→ Task
Return every line of text in this listing unchanged, leaving the pictures out of your answer.

Supplied records Block Start

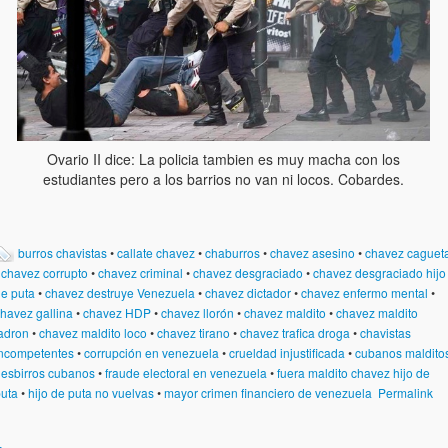
Ovario II dice: La policia tambien es muy macha con los
estudiantes pero a los barrios no van ni locos. Cobardes.
burros chavistas
•
callate chavez
•
chaburros
•
chavez asesino
•
chavez caguet
•
chavez corrupto
•
chavez criminal
•
chavez desgraciado
•
chavez desgraciado hijo
e puta
•
chavez destruye Venezuela
•
chavez dictador
•
chavez enfermo mental
•
havez gallina
•
chavez HDP
•
chavez llorón
•
chavez maldito
•
chavez maldito
adron
•
chavez maldito loco
•
chavez tirano
•
chavez trafica droga
•
chavistas
ncompetentes
•
corrupción en venezuela
•
crueldad injustificada
•
cubanos maldito
•
esbirros cubanos
•
fraude electoral en venezuela
•
fuera maldito chavez hijo de
uta
•
hijo de puta no vuelvas
•
mayor crimen financiero de venezuela
Permalink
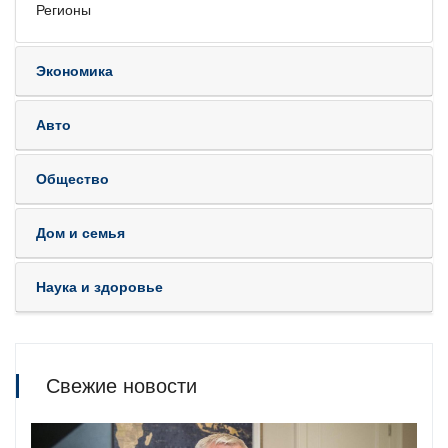
Регионы
Экономика
Авто
Общество
Дом и семья
Наука и здоровье
Свежие новости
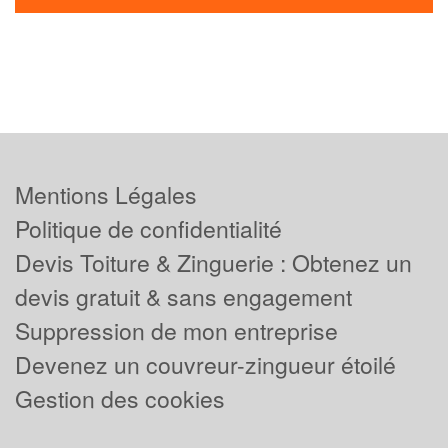
Mentions Légales
Politique de confidentialité
Devis Toiture & Zinguerie : Obtenez un
devis gratuit & sans engagement
Suppression de mon entreprise
Devenez un couvreur-zingueur étoilé
Gestion des cookies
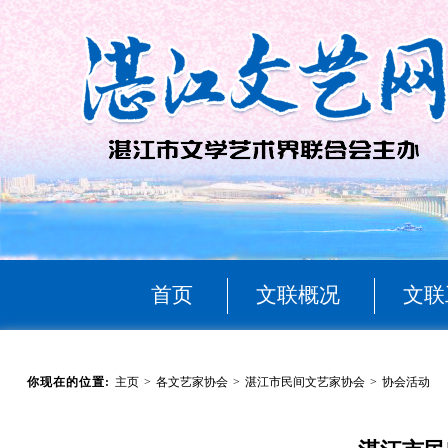
首页
文联概况
文联
你现在的位置:
主页
>
各文艺家协会
>
湛江市民间文艺家协会
>
协会活动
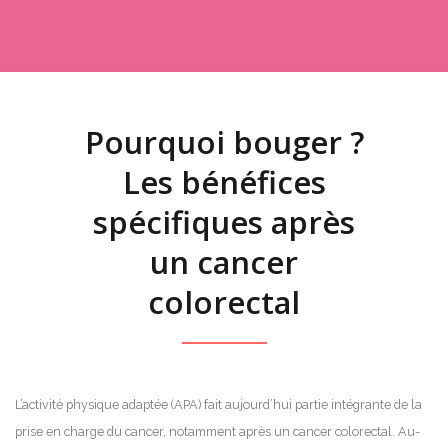
Pourquoi bouger ?
Les bénéfices
spécifiques après
un cancer
colorectal
L’activité physique adaptée (APA) fait aujourd’hui partie intégrante de la
prise en charge du cancer, notamment après un cancer colorectal. Au-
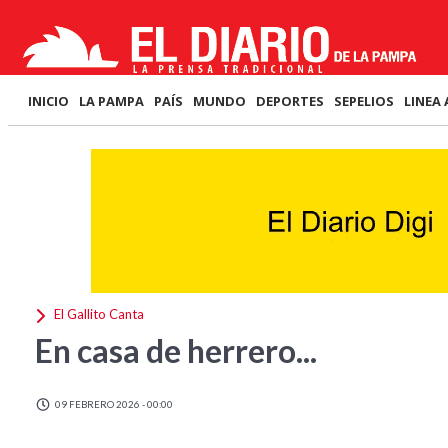
INICIO
LA PAMPA
PAÍS
MUNDO
DEPORTES
SEPELIOS
LINEA 
El Gallito Canta
En casa de herrero...
09 FEBRERO 2026 - 00:00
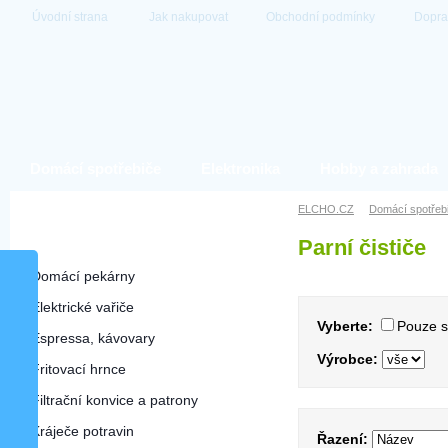
Úvodní strana
Jak nakupovat
Obchodní podmínky
Dopra
Domácí spotřebiče
Elektronika
Hobby a zahrada
Domácí spotřebiče
ELCHO.CZ
Domácí spotřeb
Parní čističe
Parní čističe
Domácí pekárny
Elektrické vařiče
Vyberte:
Pouze 
Espressa, kávovary
Výrobce:
Fritovací hrnce
Filtrační konvice a patrony
Kráječe potravin
Řazení:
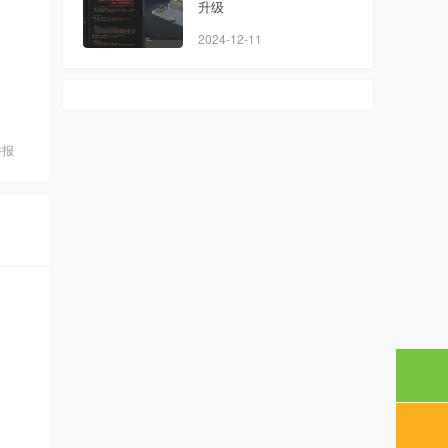
升级
2024-12-11
举报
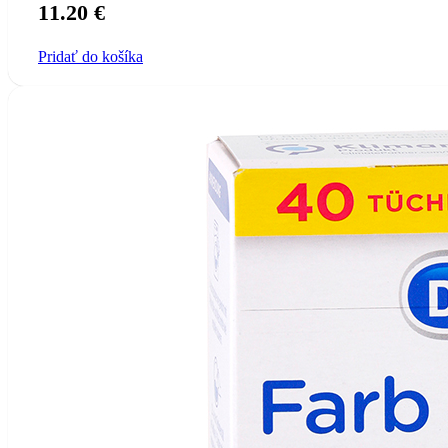
11.20
€
Pridať do košíka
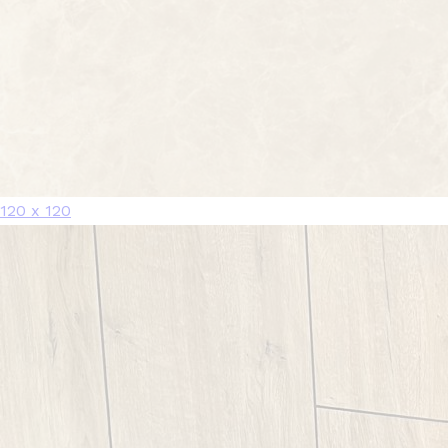
120 x 120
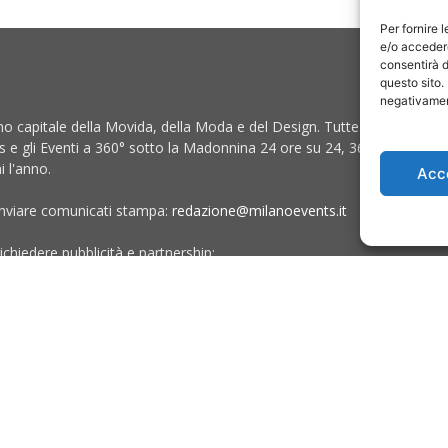
Per fornire 
e/o accedere
consentirà d
questo sito.
S
negativament
no capitale della Movida, della Moda e del Design. Tutte le
 e gli Eventi a 360° sotto la Madonnina 24 ore su 24, 365
i l'anno.
Acc
inviare comunicati stampa:
redazione@milanoevents.it
ichiedere pubblicità e partnership:
licita@milanoevents.it
Chi siamo
I Nostri Clienti
Contattaci
Collabora c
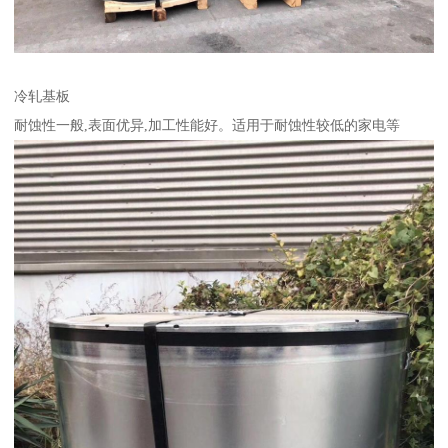
冷轧基板
耐蚀性一般,表面优异,加工性能好。适用于耐蚀性较低的家电等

Supplied records Block End

→ Result for this task
Ovario II dice: La policia tambien es muy macha con los
estudiantes pero a los barrios no van ni locos. Cobardes.
burros chavistas
•
callate chavez
•
chaburros
•
chavez asesino
•
chavez caguet
•
chavez corrupto
•
chavez criminal
•
chavez desgraciado
•
chavez desgraciado hijo
e puta
•
chavez destruye Venezuela
•
chavez dictador
•
chavez enfermo mental
•
havez gallina
•
chavez HDP
•
chavez llorón
•
chavez maldito
•
chavez maldito
adron
•
chavez maldito loco
•
chavez tirano
•
chavez trafica droga
•
chavistas
ncompetentes
•
corrupción en venezuela
•
crueldad injustificada
•
cubanos maldito
•
esbirros cubanos
•
fraude electoral en venezuela
•
fuera maldito chavez hijo de
uta
•
hijo de puta no vuelvas
•
mayor crimen financiero de venezuela
Permalink
Регионы
Экономика
Авто
Общество
Дом и семья
Наука и здоровье
Свежие новости
Mentions Légales
Politique de confidentialité
Devis Toiture & Zinguerie : Obtenez un
devis gratuit & sans engagement
Suppression de mon entreprise
Devenez un couvreur-zingueur étoilé
Gestion des cookies
首页
文联概况
文联
你现在的位置:
主页
>
各文艺家协会
>
湛江市民间文艺家协会
>
协会活动
Pourquoi bouger ?
Les bénéfices
spécifiques après
un cancer
colorectal
L’activité physique adaptée (APA) fait aujourd’hui partie intégrante de la
prise en charge du cancer, notamment après un cancer colorectal. Au-
INICIO
LA PAMPA
PAÍS
MUNDO
DEPORTES
SEPELIOS
LINEA 
El Gallito Canta
En casa de herrero...
09 FEBRERO 2026 - 00:00
Úvodní strana
Jak nakupovat
Obchodní podmínky
Dopra
Domácí spotřebiče
Elektronika
Hobby a zahrada
Domácí spotřebiče
ELCHO.CZ
Domácí spotřeb
Parní čističe
Parní čističe
Domácí pekárny
Elektrické vařiče
Vyberte:
Pouze 
Espressa, kávovary
Výrobce:
Fritovací hrnce
Filtrační konvice a patrony
Kráječe potravin
Řazení:
升级
2024-12-11
举报
11.20
€
Pridať do košíka
120 x 120
Per fornire 
e/o accedere
consentirà d
questo sito.
S
negativament
no capitale della Movida, della Moda e del Design. Tutte le
 e gli Eventi a 360° sotto la Madonnina 24 ore su 24, 365
i l'anno.
Acc
inviare comunicati stampa:
redazione@milanoevents.it
ichiedere pubblicità e partnership:
licita@milanoevents.it
Chi siamo
I Nostri Clienti
Contattaci
Collabora c
冷轧基板
耐蚀性一般,表面优异,加工性能好。适用于耐蚀性较低的家电等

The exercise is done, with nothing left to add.